“Come on!” he called. “There are some pails with water along the wall, and a couple of hand extinguishers!”
They reached the engine-room, to find a blaze in one corner, where Socker kept some waste, cans of oil, old rags and brooms. The fire had been eating toward the storeroom, where the midnight feast had been held.
“Forward the fire brigade!” yelled Jack as he grabbed up an extinguisher and began to play it on the flames, while some of his chums caught up pails of water, kept filled for just such an emergency.
The flames were beginning to crackle now, and the fire seemed likely to be a bad one.
Suddenly Socker, who was running about doing nothing, looked at the boiler and cried out:
“Run! Everybody run! The safety valve has caught, and the boiler will blow up! Run! Run!”
The boys needed no second warning.

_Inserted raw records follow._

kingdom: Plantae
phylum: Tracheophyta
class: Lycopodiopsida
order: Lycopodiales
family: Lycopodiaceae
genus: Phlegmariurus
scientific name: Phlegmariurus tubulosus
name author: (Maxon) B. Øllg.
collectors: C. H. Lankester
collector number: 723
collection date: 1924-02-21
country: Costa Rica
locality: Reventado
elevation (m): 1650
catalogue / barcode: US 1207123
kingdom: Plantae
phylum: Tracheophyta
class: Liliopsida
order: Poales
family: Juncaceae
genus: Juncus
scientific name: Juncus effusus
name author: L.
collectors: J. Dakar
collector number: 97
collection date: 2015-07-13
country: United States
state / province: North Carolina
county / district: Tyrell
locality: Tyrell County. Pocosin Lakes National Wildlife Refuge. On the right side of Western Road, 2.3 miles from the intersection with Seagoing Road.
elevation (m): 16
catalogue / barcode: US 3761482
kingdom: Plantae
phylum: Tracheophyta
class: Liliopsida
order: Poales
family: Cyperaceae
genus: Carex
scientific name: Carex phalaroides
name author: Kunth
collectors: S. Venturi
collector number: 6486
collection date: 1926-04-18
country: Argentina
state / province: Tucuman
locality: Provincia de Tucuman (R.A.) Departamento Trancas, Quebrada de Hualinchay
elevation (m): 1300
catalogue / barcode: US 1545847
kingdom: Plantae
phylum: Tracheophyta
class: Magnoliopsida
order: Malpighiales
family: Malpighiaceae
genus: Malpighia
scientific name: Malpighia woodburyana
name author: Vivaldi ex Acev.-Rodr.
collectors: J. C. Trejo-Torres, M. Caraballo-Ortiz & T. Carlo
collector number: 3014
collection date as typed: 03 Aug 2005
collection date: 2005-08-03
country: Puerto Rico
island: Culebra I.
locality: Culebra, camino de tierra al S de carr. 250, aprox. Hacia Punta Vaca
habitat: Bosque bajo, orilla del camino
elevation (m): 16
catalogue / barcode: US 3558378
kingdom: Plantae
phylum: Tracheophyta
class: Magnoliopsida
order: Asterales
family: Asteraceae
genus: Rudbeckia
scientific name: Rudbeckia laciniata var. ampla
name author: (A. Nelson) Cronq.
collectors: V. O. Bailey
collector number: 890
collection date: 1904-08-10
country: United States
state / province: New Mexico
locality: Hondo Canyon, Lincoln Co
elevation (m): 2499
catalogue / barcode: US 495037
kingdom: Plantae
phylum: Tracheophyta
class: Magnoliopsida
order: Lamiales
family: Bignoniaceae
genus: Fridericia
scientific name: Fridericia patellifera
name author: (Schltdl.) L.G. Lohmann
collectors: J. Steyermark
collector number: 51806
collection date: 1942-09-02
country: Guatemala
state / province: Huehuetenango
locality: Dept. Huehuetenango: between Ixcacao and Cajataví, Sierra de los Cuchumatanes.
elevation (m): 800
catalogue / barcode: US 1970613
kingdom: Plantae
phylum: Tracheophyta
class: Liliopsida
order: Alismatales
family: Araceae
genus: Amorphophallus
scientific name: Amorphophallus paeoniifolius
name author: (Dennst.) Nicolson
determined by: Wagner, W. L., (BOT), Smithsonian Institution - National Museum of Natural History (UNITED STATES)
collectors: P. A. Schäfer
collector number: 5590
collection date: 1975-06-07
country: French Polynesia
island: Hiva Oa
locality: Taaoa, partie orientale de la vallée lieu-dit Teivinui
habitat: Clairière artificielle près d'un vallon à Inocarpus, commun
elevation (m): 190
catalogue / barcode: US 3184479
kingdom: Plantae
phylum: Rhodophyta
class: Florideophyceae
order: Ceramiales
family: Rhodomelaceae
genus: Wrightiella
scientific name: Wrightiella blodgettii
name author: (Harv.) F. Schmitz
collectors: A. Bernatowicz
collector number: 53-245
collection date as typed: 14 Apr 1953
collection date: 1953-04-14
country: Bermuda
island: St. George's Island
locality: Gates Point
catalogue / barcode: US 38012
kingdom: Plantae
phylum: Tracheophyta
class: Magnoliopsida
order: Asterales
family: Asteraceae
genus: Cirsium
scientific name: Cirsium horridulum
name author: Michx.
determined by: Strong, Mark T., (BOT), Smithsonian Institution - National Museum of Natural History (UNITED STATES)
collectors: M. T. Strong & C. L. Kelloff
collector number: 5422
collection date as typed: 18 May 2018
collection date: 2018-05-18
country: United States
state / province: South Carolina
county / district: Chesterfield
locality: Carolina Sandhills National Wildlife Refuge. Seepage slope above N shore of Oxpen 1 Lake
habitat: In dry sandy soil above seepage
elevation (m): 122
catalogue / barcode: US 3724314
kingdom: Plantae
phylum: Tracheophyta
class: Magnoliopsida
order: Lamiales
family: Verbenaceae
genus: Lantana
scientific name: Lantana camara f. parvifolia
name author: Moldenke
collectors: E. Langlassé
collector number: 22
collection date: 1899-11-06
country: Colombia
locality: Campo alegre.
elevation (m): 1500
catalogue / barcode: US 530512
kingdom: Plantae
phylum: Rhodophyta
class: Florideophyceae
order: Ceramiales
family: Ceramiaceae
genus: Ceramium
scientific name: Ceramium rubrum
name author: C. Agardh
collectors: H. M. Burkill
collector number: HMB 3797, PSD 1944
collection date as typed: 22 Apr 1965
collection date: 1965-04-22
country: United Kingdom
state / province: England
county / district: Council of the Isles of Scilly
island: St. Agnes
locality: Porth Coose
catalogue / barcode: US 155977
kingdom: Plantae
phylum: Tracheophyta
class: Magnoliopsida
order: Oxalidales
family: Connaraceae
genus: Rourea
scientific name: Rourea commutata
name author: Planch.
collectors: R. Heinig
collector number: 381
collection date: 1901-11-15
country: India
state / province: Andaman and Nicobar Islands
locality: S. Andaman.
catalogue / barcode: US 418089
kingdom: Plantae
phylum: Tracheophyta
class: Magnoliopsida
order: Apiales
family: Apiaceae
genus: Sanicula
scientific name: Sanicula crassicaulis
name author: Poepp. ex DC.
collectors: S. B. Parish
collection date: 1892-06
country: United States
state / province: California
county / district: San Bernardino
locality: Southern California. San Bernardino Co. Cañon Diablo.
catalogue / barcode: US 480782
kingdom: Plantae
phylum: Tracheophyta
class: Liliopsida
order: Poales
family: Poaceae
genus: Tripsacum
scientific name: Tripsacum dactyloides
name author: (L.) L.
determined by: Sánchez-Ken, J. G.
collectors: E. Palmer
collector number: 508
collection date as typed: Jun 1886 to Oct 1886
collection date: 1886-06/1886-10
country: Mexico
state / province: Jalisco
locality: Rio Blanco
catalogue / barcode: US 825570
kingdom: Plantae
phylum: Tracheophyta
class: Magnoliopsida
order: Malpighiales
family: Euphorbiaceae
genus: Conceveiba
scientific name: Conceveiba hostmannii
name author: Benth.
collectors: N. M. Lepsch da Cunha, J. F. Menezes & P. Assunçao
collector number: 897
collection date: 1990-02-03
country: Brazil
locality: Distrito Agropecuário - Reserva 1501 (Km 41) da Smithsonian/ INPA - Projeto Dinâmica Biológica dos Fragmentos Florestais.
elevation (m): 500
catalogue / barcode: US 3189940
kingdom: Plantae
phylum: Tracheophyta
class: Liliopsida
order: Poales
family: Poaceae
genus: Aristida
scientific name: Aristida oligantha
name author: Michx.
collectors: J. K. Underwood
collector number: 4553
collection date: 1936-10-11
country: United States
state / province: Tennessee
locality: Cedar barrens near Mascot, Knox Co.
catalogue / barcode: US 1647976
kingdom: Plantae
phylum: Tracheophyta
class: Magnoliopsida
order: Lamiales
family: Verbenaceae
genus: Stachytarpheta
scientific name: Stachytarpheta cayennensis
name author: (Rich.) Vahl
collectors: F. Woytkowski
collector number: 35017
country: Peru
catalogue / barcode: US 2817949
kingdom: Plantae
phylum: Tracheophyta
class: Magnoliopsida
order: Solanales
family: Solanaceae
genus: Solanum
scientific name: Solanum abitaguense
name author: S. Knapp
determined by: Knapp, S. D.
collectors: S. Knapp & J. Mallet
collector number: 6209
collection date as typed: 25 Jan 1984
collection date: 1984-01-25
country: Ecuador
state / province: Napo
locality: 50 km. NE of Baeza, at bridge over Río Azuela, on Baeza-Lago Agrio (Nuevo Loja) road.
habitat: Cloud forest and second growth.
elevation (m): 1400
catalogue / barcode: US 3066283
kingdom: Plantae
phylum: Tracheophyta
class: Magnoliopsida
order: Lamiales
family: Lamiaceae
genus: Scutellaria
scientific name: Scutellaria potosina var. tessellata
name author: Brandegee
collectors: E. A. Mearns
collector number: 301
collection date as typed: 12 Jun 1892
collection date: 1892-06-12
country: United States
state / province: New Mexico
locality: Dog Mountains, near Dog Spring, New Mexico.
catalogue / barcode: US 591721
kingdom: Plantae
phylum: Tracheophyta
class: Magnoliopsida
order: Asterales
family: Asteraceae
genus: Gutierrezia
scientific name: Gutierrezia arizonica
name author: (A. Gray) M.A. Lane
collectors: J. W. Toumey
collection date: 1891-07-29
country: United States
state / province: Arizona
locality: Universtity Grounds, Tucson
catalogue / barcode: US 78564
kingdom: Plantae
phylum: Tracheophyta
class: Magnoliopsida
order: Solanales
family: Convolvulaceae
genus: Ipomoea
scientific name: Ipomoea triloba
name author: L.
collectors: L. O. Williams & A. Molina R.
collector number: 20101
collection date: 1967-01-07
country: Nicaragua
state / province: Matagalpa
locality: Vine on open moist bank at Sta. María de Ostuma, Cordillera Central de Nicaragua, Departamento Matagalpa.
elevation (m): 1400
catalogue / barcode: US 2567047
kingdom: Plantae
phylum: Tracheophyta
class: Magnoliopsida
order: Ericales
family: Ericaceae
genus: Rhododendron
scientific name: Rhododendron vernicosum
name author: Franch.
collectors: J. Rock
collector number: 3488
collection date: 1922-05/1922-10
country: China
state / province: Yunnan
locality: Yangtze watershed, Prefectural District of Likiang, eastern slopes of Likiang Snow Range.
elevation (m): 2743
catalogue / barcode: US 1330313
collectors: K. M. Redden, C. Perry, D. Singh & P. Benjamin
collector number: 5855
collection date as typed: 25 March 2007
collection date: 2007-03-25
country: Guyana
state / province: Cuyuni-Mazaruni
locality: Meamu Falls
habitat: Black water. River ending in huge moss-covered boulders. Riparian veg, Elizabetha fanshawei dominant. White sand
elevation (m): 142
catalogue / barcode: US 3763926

Jack paused for a moment, for the stream from his extinguisher was beginning to quench the flames, but as he saw Socker fleeing from the room, and as he reflected that it would be dangerous to remain, he turned and fled, carrying the apparatus with him.
“Everybody out!” cried Socker. “Get ’em all out! The boiler will blow up!”
The lads, lightly clad, fled through the basement door out into the night. The snow, which had ceased that evening, had started in again, and the storm was howling as if in glee at the plight of the students of Washington Hall, who were driven from their beds by fire.